__Task__:
Return, unchanged, every line of the records from the first one through the line containing "By the end of".
===== Working data =====
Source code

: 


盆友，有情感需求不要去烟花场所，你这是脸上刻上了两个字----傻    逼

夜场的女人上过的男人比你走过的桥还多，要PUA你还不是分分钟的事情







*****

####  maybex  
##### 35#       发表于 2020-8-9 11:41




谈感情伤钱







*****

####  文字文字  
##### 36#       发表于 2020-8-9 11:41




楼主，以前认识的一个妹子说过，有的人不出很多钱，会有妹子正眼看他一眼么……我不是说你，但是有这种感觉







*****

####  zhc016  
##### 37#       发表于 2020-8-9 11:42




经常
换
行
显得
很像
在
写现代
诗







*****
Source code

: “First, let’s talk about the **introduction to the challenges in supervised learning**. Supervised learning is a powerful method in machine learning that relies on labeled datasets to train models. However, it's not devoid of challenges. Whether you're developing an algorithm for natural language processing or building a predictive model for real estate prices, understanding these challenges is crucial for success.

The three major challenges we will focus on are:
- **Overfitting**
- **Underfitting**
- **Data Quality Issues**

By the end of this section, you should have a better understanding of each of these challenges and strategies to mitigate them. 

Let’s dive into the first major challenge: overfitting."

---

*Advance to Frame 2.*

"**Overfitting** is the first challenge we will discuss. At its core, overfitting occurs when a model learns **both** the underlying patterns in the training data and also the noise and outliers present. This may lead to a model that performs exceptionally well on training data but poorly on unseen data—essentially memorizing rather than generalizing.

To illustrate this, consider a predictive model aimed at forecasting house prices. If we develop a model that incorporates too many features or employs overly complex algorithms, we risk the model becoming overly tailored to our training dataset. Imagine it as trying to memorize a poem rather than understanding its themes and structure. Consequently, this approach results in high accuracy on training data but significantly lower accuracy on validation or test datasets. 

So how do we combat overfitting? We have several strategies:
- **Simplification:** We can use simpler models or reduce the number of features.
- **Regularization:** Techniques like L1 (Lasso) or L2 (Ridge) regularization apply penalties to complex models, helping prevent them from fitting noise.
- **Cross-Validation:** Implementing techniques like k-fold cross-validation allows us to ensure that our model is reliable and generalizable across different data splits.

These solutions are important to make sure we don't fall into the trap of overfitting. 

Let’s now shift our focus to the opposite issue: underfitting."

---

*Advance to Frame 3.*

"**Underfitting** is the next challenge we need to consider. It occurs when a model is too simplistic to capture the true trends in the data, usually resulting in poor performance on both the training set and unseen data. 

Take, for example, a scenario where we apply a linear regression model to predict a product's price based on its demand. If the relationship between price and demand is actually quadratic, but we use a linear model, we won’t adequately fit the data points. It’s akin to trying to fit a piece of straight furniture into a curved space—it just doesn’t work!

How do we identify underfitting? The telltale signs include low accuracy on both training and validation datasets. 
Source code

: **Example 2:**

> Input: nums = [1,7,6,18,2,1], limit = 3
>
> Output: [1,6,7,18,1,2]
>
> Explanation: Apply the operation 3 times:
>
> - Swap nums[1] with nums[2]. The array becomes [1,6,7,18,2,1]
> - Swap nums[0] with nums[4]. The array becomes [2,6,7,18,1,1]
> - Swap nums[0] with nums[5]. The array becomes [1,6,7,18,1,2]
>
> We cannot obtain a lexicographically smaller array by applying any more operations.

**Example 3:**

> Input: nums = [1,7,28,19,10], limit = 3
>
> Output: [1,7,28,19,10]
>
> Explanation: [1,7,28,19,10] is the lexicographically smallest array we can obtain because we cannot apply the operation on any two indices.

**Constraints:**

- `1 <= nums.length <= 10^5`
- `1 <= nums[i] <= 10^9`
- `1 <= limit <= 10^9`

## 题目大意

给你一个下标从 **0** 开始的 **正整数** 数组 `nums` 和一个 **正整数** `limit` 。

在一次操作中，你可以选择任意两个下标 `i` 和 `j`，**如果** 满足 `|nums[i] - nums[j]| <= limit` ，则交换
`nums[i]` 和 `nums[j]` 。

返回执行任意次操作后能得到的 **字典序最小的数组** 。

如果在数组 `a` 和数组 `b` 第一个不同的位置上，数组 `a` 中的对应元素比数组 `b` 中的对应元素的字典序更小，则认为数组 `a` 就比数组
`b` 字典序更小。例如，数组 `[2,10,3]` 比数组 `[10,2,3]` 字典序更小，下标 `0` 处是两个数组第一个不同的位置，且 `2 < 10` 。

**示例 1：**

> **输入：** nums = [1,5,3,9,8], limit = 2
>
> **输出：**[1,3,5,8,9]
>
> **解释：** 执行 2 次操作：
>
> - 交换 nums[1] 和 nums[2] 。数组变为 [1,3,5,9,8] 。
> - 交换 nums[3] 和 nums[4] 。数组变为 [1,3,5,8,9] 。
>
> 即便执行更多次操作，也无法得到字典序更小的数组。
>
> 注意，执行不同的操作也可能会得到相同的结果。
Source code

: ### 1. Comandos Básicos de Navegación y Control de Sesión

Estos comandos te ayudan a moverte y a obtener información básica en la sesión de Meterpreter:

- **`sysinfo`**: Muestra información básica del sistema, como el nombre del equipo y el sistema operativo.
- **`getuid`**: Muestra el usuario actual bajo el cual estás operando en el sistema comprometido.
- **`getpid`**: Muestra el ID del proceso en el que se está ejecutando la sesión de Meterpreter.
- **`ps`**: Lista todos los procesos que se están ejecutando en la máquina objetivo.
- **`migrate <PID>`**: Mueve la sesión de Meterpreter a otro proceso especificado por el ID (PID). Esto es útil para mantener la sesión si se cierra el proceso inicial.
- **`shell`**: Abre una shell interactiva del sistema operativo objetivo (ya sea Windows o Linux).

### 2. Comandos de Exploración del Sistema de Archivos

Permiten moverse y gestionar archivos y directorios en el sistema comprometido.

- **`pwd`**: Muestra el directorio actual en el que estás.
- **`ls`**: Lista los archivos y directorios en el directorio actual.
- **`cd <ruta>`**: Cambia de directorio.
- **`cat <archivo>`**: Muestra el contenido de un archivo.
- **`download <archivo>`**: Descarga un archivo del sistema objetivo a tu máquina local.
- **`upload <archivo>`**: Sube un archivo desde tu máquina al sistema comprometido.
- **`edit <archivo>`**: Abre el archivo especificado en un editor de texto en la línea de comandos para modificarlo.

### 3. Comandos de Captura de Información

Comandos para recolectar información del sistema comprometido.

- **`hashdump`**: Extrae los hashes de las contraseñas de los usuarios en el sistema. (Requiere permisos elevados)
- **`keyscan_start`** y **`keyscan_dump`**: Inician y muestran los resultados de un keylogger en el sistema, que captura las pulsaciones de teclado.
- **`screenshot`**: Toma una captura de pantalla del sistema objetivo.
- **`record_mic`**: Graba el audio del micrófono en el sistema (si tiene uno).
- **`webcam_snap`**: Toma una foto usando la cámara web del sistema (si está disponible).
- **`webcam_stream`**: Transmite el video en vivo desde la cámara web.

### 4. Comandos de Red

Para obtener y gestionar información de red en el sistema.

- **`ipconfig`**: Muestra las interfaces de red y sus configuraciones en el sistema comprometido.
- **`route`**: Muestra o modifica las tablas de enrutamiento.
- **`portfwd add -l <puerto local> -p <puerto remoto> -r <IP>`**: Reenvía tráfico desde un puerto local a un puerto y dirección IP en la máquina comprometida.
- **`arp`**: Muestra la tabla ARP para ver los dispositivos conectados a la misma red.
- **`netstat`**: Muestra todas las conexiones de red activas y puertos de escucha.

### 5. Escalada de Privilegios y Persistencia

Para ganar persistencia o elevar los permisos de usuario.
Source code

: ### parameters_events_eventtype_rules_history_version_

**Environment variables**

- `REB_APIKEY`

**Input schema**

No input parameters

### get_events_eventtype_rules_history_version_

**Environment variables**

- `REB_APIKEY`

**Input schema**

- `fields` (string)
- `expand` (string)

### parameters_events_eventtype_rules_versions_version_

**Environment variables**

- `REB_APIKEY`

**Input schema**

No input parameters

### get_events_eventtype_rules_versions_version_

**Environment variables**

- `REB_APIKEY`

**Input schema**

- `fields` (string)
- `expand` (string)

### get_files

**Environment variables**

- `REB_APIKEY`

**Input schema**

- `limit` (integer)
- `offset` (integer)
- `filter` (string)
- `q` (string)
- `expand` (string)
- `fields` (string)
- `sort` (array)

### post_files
=====
__Written reply__:
Source code

: 


盆友，有情感需求不要去烟花场所，你这是脸上刻上了两个字----傻    逼

夜场的女人上过的男人比你走过的桥还多，要PUA你还不是分分钟的事情







*****

####  maybex  
##### 35#       发表于 2020-8-9 11:41




谈感情伤钱







*****

####  文字文字  
##### 36#       发表于 2020-8-9 11:41




楼主，以前认识的一个妹子说过，有的人不出很多钱，会有妹子正眼看他一眼么……我不是说你，但是有这种感觉







*****

####  zhc016  
##### 37#       发表于 2020-8-9 11:42




经常
换
行
显得
很像
在
写现代
诗







*****
Source code

: “First, let’s talk about the **introduction to the challenges in supervised learning**. Supervised learning is a powerful method in machine learning that relies on labeled datasets to train models. However, it's not devoid of challenges. Whether you're developing an algorithm for natural language processing or building a predictive model for real estate prices, understanding these challenges is crucial for success.

The three major challenges we will focus on are:
- **Overfitting**
- **Underfitting**
- **Data Quality Issues**

By the end of this section, you should have a better understanding of each of these challenges and strategies to mitigate them. 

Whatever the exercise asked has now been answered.